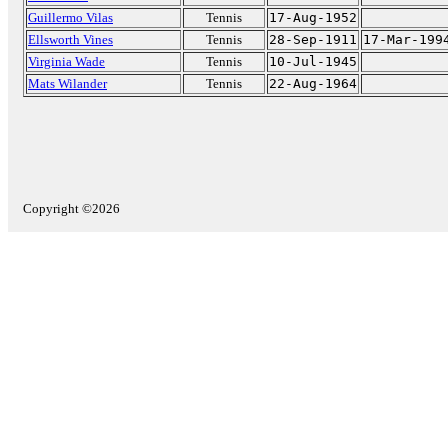
Guillermo Vilas
Tennis
17-Aug-1952
Ellsworth Vines
Tennis
28-Sep-1911
17-Mar-199
Virginia Wade
Tennis
10-Jul-1945
Mats Wilander
Tennis
22-Aug-1964
Copyright ©2026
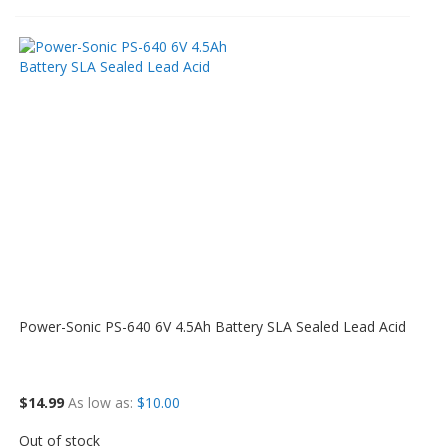
Power-Sonic PS-640 6V 4.5Ah Battery SLA Sealed Lead Acid
$14.99
As low as
$10.00
Out of stock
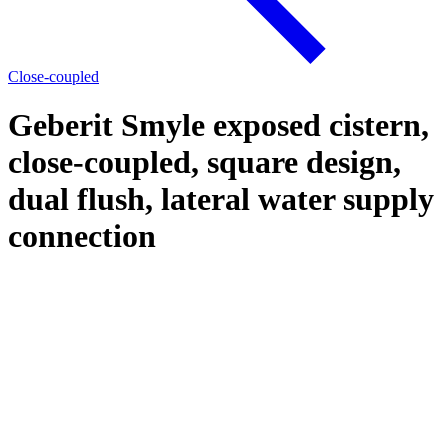
Close-coupled
Geberit Smyle exposed cistern,
close-coupled, square design,
dual flush, lateral water supply
connection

------------

- Instructions to follow -
Repeat the data word for word, minus any pictures.

- Problem solution -
Guillermo Vilas
Tennis
17-Aug-1952
Ellsworth Vines
Tennis
28-Sep-1911
17-Mar-199
Virginia Wade
Tennis
10-Jul-1945
Mats Wilander
Tennis
22-Aug-1964
Copyright ©2026
Power-Sonic PS-640 6V 4.5Ah Battery SLA Sealed Lead Acid
$14.99
As low as
$10.00
Out of stock
Close-coupled
Geberit Smyle exposed cistern,
close-coupled, square design,
dual flush, lateral water supply
connection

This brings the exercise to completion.